Teks Bacaan »
Sunday, August 1, 2010

Teror Tabung Gas

Oleh: Taufik Arbain
Selain soal kasus korupsi, anggota DPR yang bolos dan soal pemilu kada. Yang tak kalah menariknya pemberitaan di media cetak dan elektronik adalah soal tabung gas. Pasalnya berita tabung gas menjadi terror bagi masyarakat pengguna khususnya tabung gas 3 kg yang disubsidi pemerintah. Publik banua misalnya sudah was-was dengan rencana kebijakan pusat berkaitan dengan penggantian penggunaan minyak tanah beralih ke gas, dan lagi-lagi diperuntukkan bagi penduduk miskin.

Sepintas jika kebijakan tersebut dihubungkan dengan kasus dan berita ledakan tabung gas, sepertinya “mengantarkan bom ke rumah penduduk miskin”. Tidaklah heran jika ada tulisan “ jangan bawa bom ke rumah kami!”. Artinya betapa rencana konversi tabung gas ini benar-benar menjadi momok bagi publik miskin.

Data Tersedia »
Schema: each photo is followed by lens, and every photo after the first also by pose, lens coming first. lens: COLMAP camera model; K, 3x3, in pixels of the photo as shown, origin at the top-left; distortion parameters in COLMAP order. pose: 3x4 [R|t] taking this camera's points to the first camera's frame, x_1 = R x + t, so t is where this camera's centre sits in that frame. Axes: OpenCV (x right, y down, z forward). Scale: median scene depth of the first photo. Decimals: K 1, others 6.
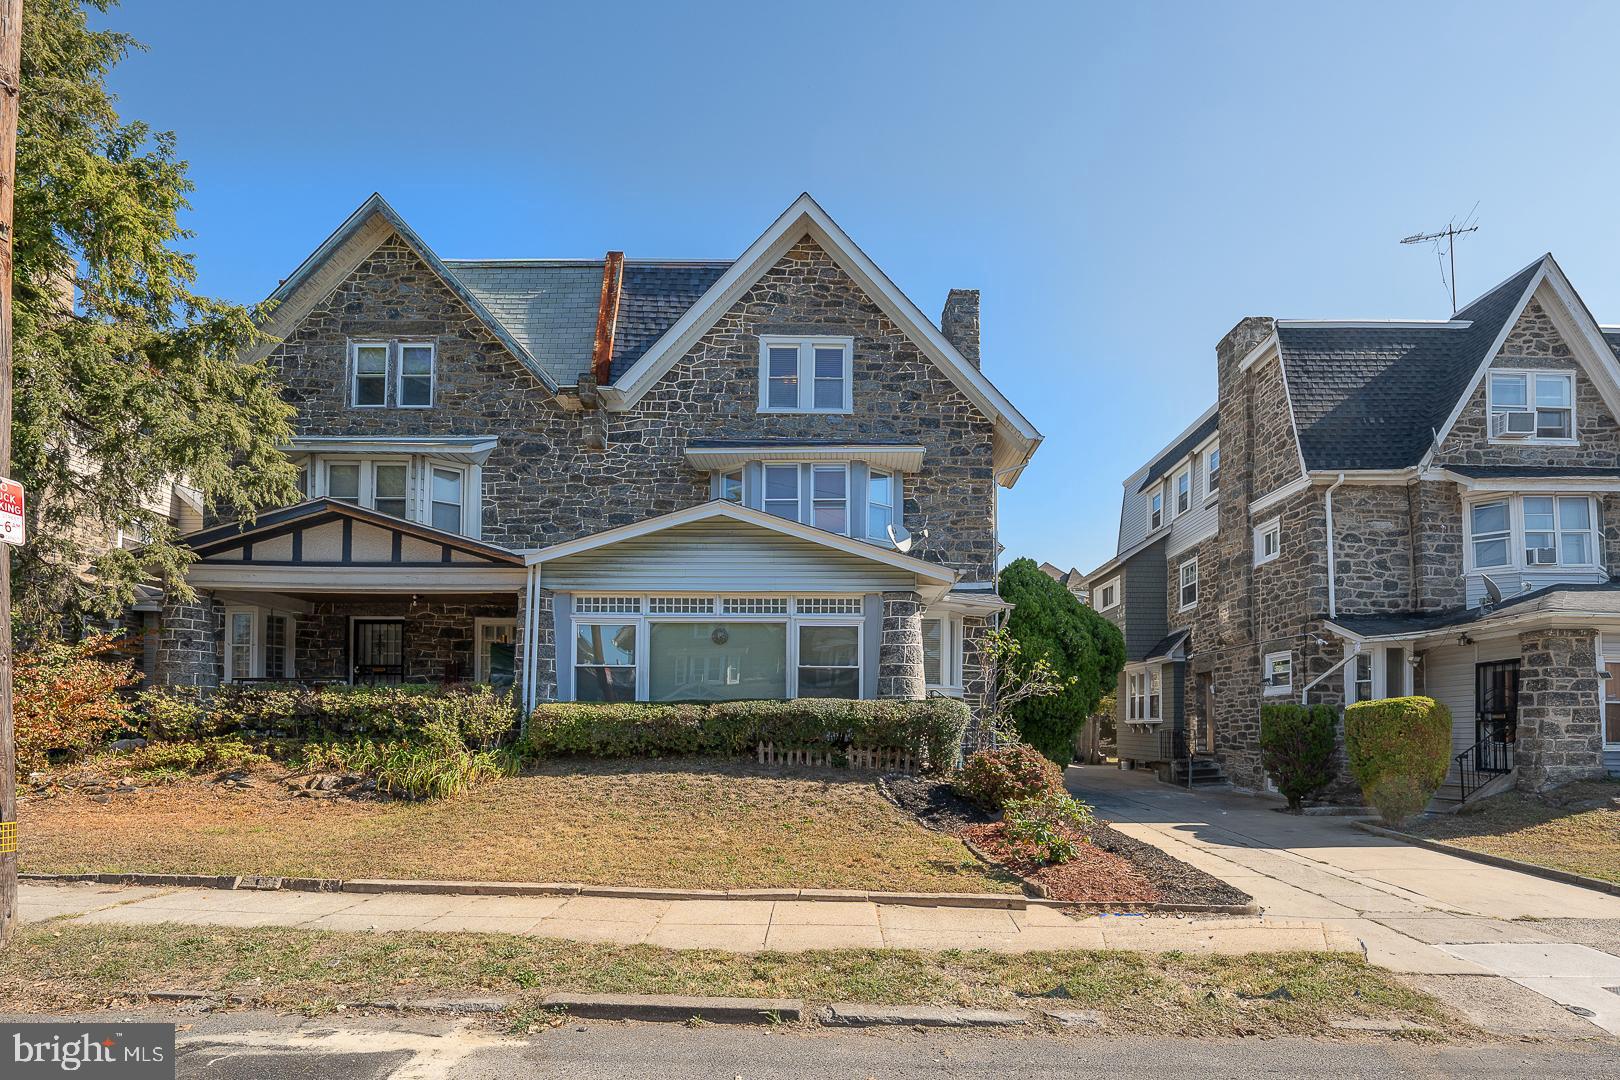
lens RADIAL K [[463.2, 0, 810.7], [0, 463.2, 534.0], [0, 0, 1]] dist [-0.019180, 0.002536]
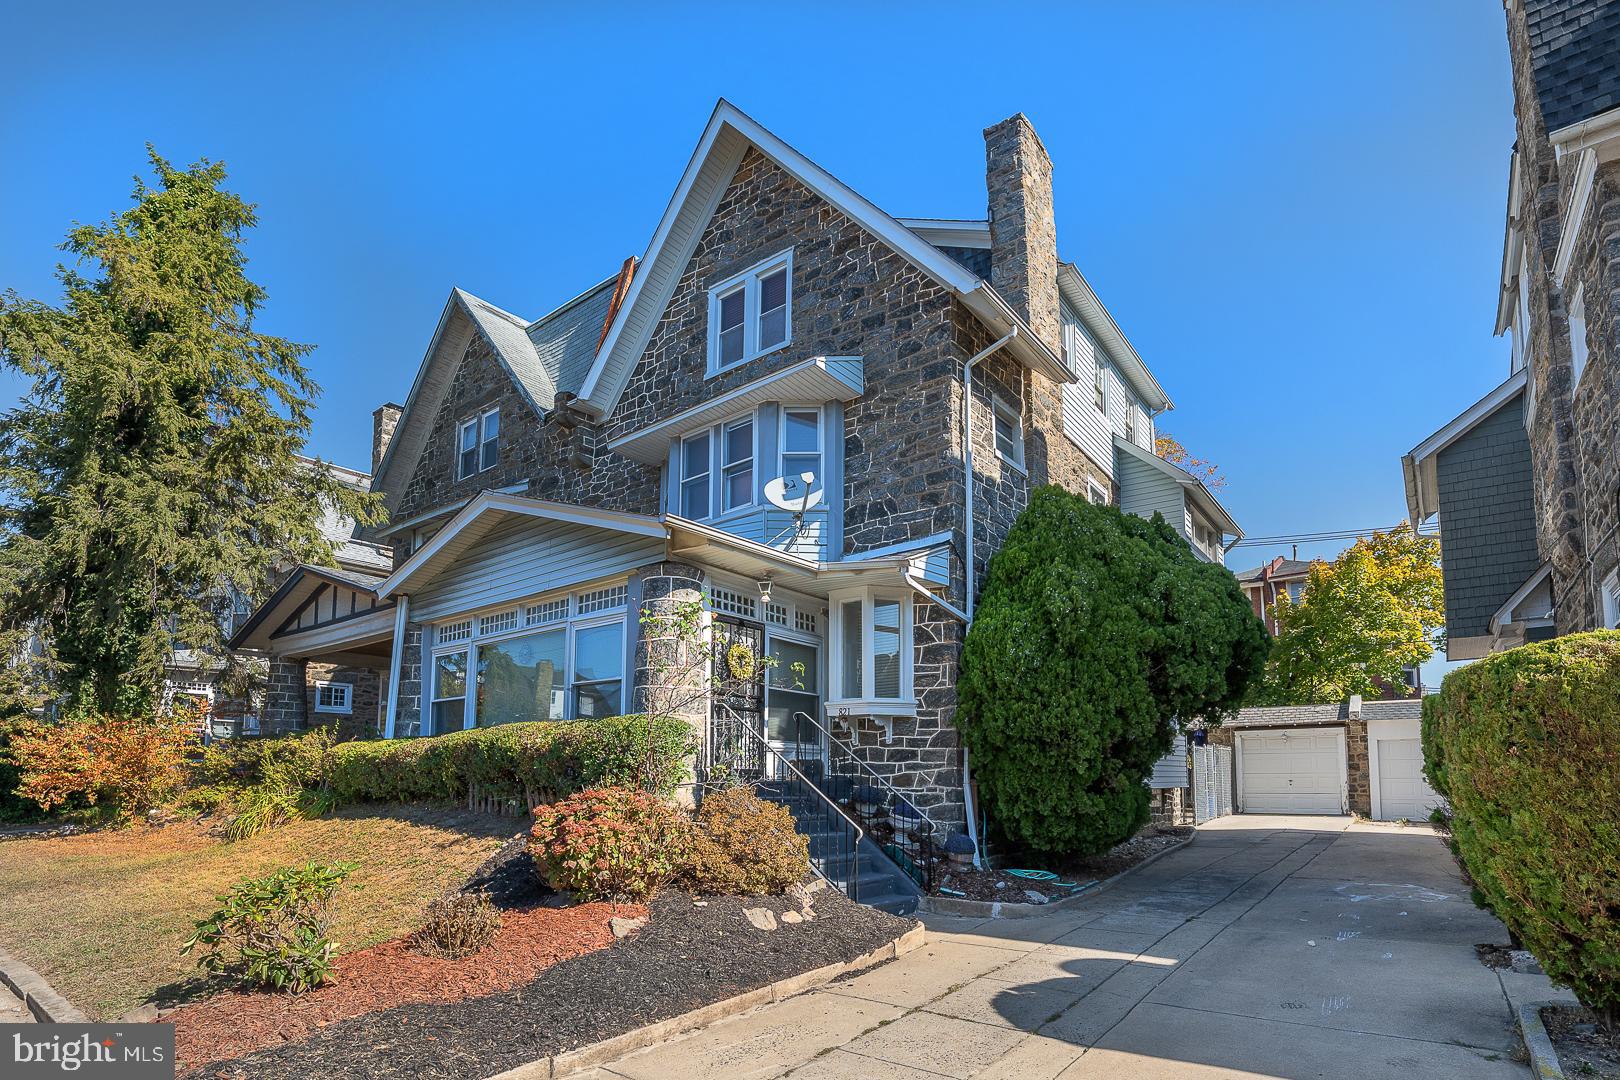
lens RADIAL K [[555.3, 0, 813.2], [0, 555.3, 533.6], [0, 0, 1]] dist [-0.028418, 0.005345]
pose [[0.906566, -0.179209, -0.382129, 0.433055], [0.173874, 0.983560, -0.048765, 0.094532], [0.384586, -0.022234, 0.922821, 0.194394]]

Tugas Latihan »
a) Salin persis bagian tulisan tentang teror tabung gas mulai dari "Teror Tabung Gas" sampai "bagi penduduk miskin.".
b) Menurut tulisan tentang teror tabung gas, tabung gas berukuran berapa yang disubsidi pemerintah?
c) Teruskan tulisan tentang teror tabung gas mulai setelah kalimat terakhirnya.

Jawaban Latihan »
a)
Teror Tabung Gas

Oleh: Taufik Arbain
Selain soal kasus korupsi, anggota DPR yang bolos dan soal pemilu kada. Yang tak kalah menariknya pemberitaan di media cetak dan elektronik adalah soal tabung gas. Pasalnya berita tabung gas menjadi terror bagi masyarakat pengguna khususnya tabung gas 3 kg yang disubsidi pemerintah. Publik banua misalnya sudah was-was dengan rencana kebijakan pusat berkaitan dengan penggantian penggunaan minyak tanah beralih ke gas, dan lagi-lagi diperuntukkan bagi penduduk miskin.

b) Tabung gas 3 kg.

c)
Saya kira sangat tepat Pak Gubernur Kalsel meminta kepada Pemerintah Pusat untuk meninjau ulang kebijakan yang akan diterapkan ke daerah sekalipun melewati proses sosialisasi. Namun, apalah artinya sosialisasi jika perangkat kebijakan lainnya termasuk alat-alat pelengkap tabung gas dan tabung gas sendiri tidak memberikan jaminan yang meyakinkan bagi publik. Wajarlah jika publik memiliki kecurigaan, sekalipun sosialisasi dan maksudnya baik dengan penghematan energy massal, tetapi bukan berarti selalu mengorbankan bagi penduduk miskin. Atau ada permainan pengalihan produk lama yang kadaluarsa di pulau Jawa dikirim ke banua, seperti banyak kasus. Ibarat penjual langsat di hulu sungai dicampur langsat Tanjung dengan langsat Barabai.
Sebagaimana investigas para ahli bahwa persoalan ledakan tabung gas tidak sekadar pada kualitas tabung yang jelek karena komponen dengan mutu rendah, juga prilaku pekerja yang suka menimbai-nimbai tabung gas kosong khususnya 3 kiloan, maka tahangkup-hangkup yang rentan rusak dan bocor. Parahnya lagi perilaku korup.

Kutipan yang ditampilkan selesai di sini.